Together, the United States and Australia have delivered a historic year â from standing as one to defend our shared values in support of Ukraine to launching a new joint initiative to accelerate a transition to clean energy. pic.twitter.com/CCOq6m8xsy
— President Biden (@POTUS) May 20, 2023
The President praised the Prime Minister as a “great partner” and said he was looking forward to hosting him in Washington DC for a state visit within the next six months, after what he called “a historic year for both of us”.
Mr Albanese said he was “saddened” Mr Biden had postponed his trip but he could “certainly understand the circumstances”, with the President having to negotiate a deal to raise the US debt ceiling before the government defaults as soon as June 1.
The climate deal was a key priority pursued by Mr Albanese after he was elected a year ago.
“Together, Australia and the United States will deliver sustainable, resilient and secure critical minerals and clean energy technology to the world,” the Prime Minister and the President said in a joint statement.
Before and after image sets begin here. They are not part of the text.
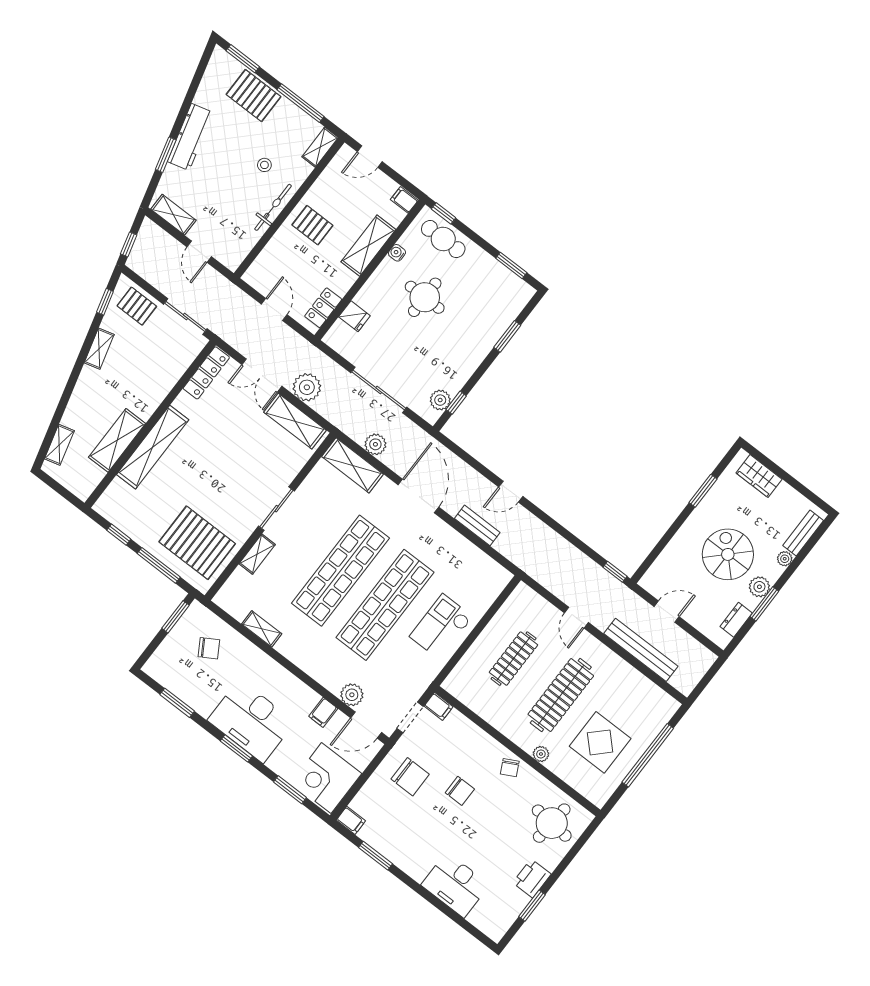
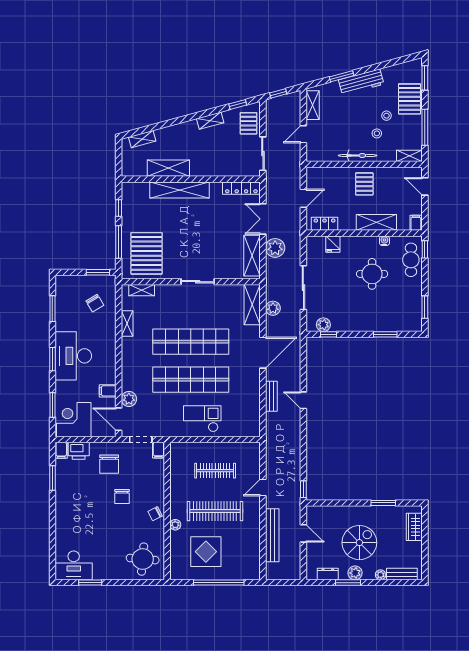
stool: (252, 138) -> (386, 116), added
shelving: (257, 554) -> (142, 290), moved
printer: (532, 878) -> (79, 451), moved, turned 180
desk: (455, 885) -> (74, 565), moved, turned -90

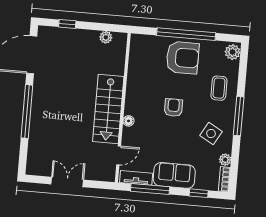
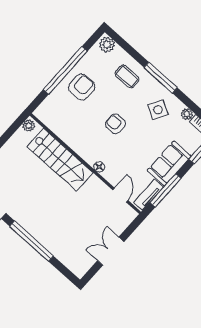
plant: (106, 37) -> (29, 126), moved
armchair: (183, 58) -> (82, 87), width x0.73, depth x0.73
stairs: (108, 109) -> (60, 160), moved

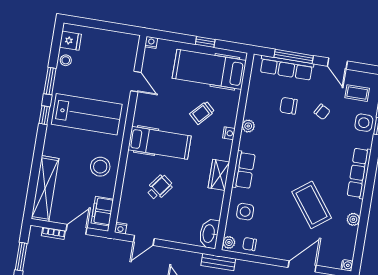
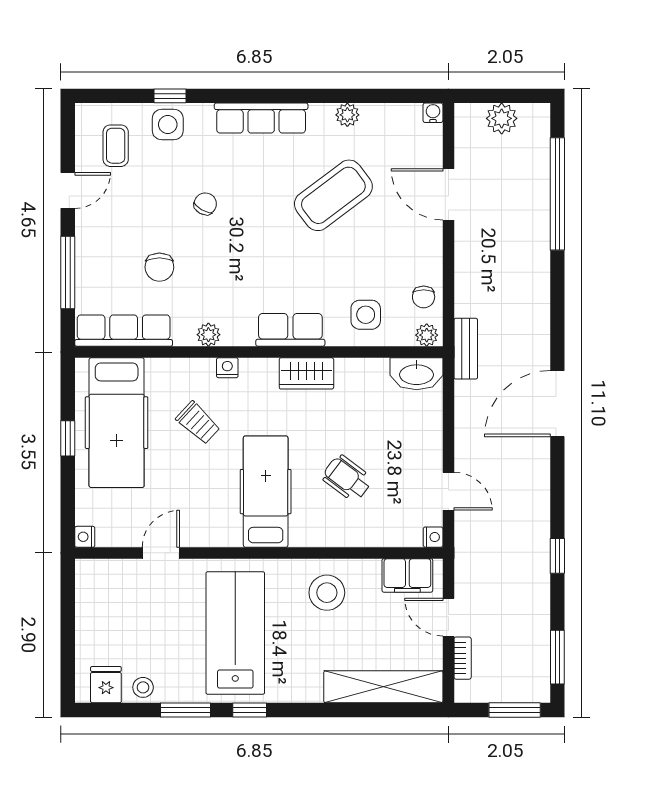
row of seats: (287, 68) -> (124, 331), moved, turned -90
chair: (322, 112) -> (205, 204), moved

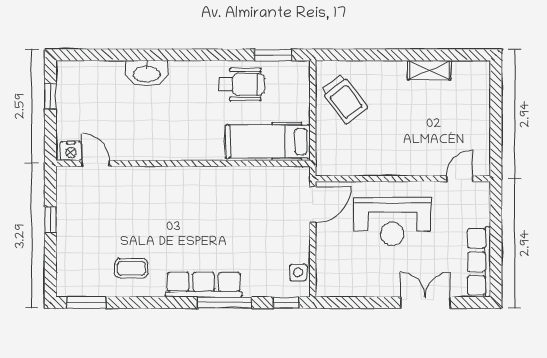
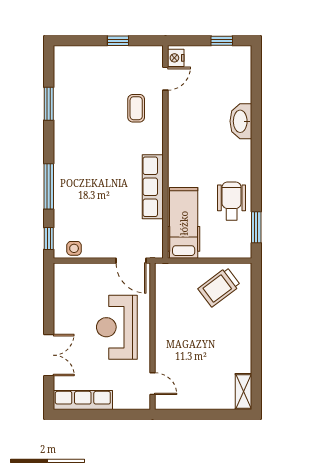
shelving: (429, 70) -> (244, 391), moved
wheelchair: (242, 84) -> (232, 201), turned 180
coffee table: (131, 268) -> (136, 108), moved
row of seats: (204, 285) -> (153, 187), moved, turned 180
window: (86, 303) -> (49, 104), moved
An action plan will be developed by the end of the year to deliver on it, with a new ministerial-level dialogue also put in place to guide joint efforts to reach net zero emissions.
The US also welcomed Australia’s bid to host the COP31 climate change summit in 2026 in partnership with the Pacific Islands.
On defence, Mr Albanese thanked Mr Biden for listing Australia as a domestic source under the US Defence Production Act, an issue he said he raised with him during the AUKUS nuclear submarine announcement in San Diego in March.
The sweeping law gives the US President broad powers to provide incentives and guarantee the development and production of essential materials, with the two leaders saying it would spark American investment “in the production and purchase of Australian critical minerals, critical technologies and other strategic sectors”.
Mr Biden agreed to share sensitive US space launch technology and data with Australia, as well as promising a new Australian-based ground station for NASA’s Artemis program with “near-continuous communications support to lunar missions”.
In the Quad summit, which also included Indian Prime Minister Narendra Modi and Japanese Prime Minister Fumio Kishida, the leaders signed off on what Mr Albanese called a “positive and practical” agenda.
It included an Open Access Radio Network to boost digital connectivity in the Pacific Islands, a partnership to streamline clean energy supply chains, training fellowships for 1800 infrastructure experts, and an initiative to protect critical undersea communication cables.
While the Chinese government has claimed the Quad would dissipate “like sea foam”, Mr Biden said the group was delivering on its “vision of a free, open, secure and prosperous Indo-Pacific”.
“I think people are going to look back at this Quad in, God willing, 10, 20, 30 years from now and say it changed the dynamic not only of the region, but the world,” he said.